After seeing this book footnoted elsewhere for the umpteenth time, I picked up Kugel & Greer’s Early Biblical Interpretation and have found it exceedingly worthwhile. Writing the first half of the book, which focuses on early Jewish readings of the Hebrew Bible (that is, from the postexilic through rabbinic periods), James L. Kugel summarizes the various currents that shaped early biblical interpretation and some of the resulting forms of exegesis. Just to pick one interesting idea to share, Kugel has the following to say concerning the “rise of Scripture” (p. 17-19).
First, Kugel cites Jeremiah 1.9, in which Yahweh places his hand, and thus his words, on Jeremiah’s mouth, and Jeremiah 15.16: “Your words were found and I ate them, and your words became to me a joy and the delight of my heart.” Writing c. 600 BC, the prophet’s emphasis is on God’s spoken word, which he has “found” (?) and then “eaten,” thus nourishing him for his ministry. Note we have no reference here to any “written” words of God.
Second, Kugel notes how the prophet Ezekiel (writing perhaps a generation later?) echoes and transforms the language found in Jeremiah: “And when I looked, behold, a hand was stretched out to me, and behold, a scroll of a book was in it…and it had writing on the front and on the back” (Ezek 2.9-10); this scroll is given to Ezekiel to eat, who then does so (Ezek 3.1-3).
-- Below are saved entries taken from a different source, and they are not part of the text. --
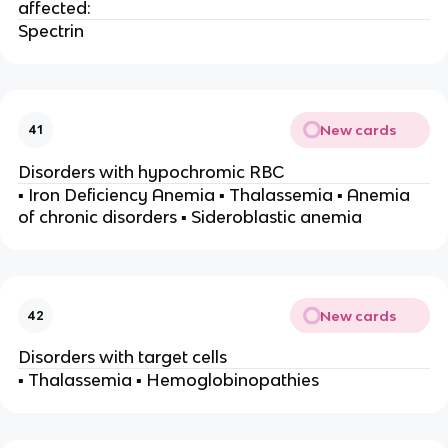
affected:
Spectrin
New cards
41
Disorders with hypochromic RBC
▪ Iron Deficiency Anemia ▪ Thalassemia ▪ Anemia
of chronic disorders ▪ Sideroblastic anemia
New cards
42
Disorders with target cells
▪ Thalassemia ▪ Hemoglobinopathies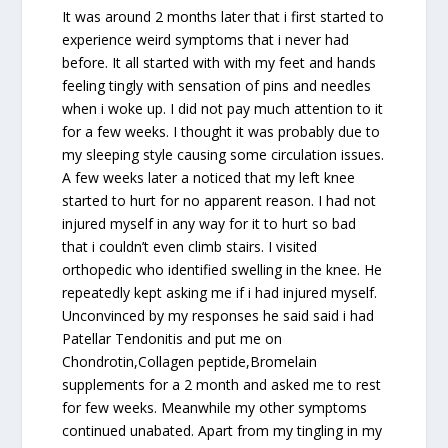
It was around 2 months later that i first started to
experience weird symptoms that i never had
before. It all started with with my feet and hands
feeling tingly with sensation of pins and needles
when i woke up. I did not pay much attention to it
for a few weeks. I thought it was probably due to
my sleeping style causing some circulation issues.
A few weeks later a noticed that my left knee
started to hurt for no apparent reason. I had not
injured myself in any way for it to hurt so bad
that i couldn’t even climb stairs. I visited
orthopedic who identified swelling in the knee. He
repeatedly kept asking me if i had injured myself.
Unconvinced by my responses he said said i had
Patellar Tendonitis and put me on
Chondrotin,Collagen peptide,Bromelain
supplements for a 2 month and asked me to rest
for few weeks. Meanwhile my other symptoms
continued unabated. Apart from my tingling in my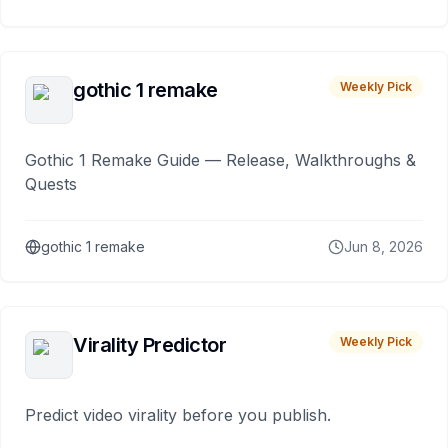
gothic 1 remake
Weekly Pick
Gothic 1 Remake Guide — Release, Walkthroughs &
Quests
gothic 1 remake
Jun 8, 2026
Virality Predictor
Weekly Pick
Predict video virality before you publish.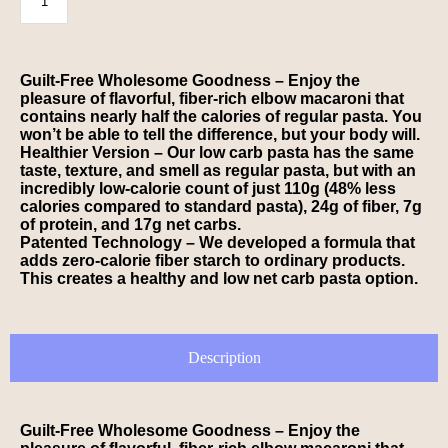
Guilt-Free Wholesome Goodness – Enjoy the
pleasure of flavorful, fiber-rich elbow macaroni that
contains nearly half the calories of regular pasta. You
won’t be able to tell the difference, but your body will.
Healthier Version – Our low carb pasta has the same
taste, texture, and smell as regular pasta, but with an
incredibly low-calorie count of just 110g (48% less
calories compared to standard pasta), 24g of fiber, 7g
of protein, and 17g net carbs.
Patented Technology – We developed a formula that
adds zero-calorie fiber starch to ordinary products.
This creates a healthy and low net carb pasta option.
Description
Guilt-Free Wholesome Goodness – Enjoy the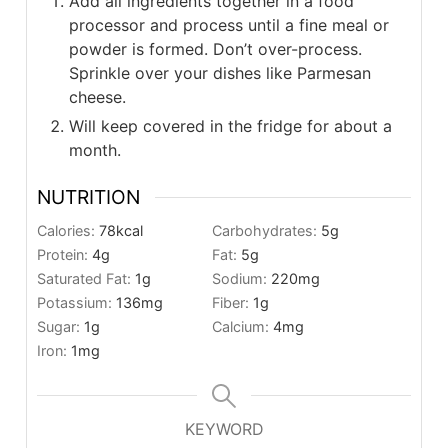
Add all ingredients together in a food
processor and process until a fine meal or
powder is formed. Don’t over-process.
Sprinkle over your dishes like Parmesan
cheese.
Will keep covered in the fridge for about a
month.
NUTRITION
Calories:
78
kcal
Carbohydrates:
5
g
Protein:
4
g
Fat:
5
g
Saturated Fat:
1
g
Sodium:
220
mg
Potassium:
136
mg
Fiber:
1
g
Sugar:
1
g
Calcium:
4
mg
Iron:
1
mg
KEYWORD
Thus, writes Kugel, “in Ezekiel, God’s speech has already become a text; and the very act of eating God’s word now demands impossible ‘obedience’ and self-control, swallowing up an actual scroll.”
Kugel argues that this shift parallels the fact that “during the exile, and all the more so afterward, the divine word was increasingly a text and became the more hallowed the more the parchment yellowed and turned brown and cracked.” Further underscoring this point, he finally cites the prophet Zechariah, who wrote after the return from exile (c. 520). Perhaps echoing Ezekiel, Zechariah writes that he saw “a flying scroll” which “is the curse that goes out over the face of the whole land…I will send it forth, says the Lord of hosts, and it shall enter the house of the thief, and the house of him who swears falsely by my name; and it shall abide in his house and consume it, both timber and stones” (Zech 5.1-4). Unlike in Ezekiel, Zechariah does not eat the scroll, nor does he even touch it; instead, it only passes by. The role of the prophet has diminished; “For here is Scripture as Actor, the written word which flies like an angel to carry out God’s decrees and indeed, like the ‘angel of the Lord’ in the Pentateuch, is even able to wreak physical destruction on those who have incurred the divine wrath.”
In these closely related texts, therefore, there is an increasing significance and power ascribed to the written word of Scripture, likely coming at the expense of the independent authority of the Hebrew prophet. From a Christian perspective, though, I wonder how much farther we could extend this trajectory: for in Jesus, the early Christians believed, the written word had been fulfilled and, perhaps, even incarnated as the God-Man, the Word and Wisdom of God (cf. Ignatius, Phil. 8.2).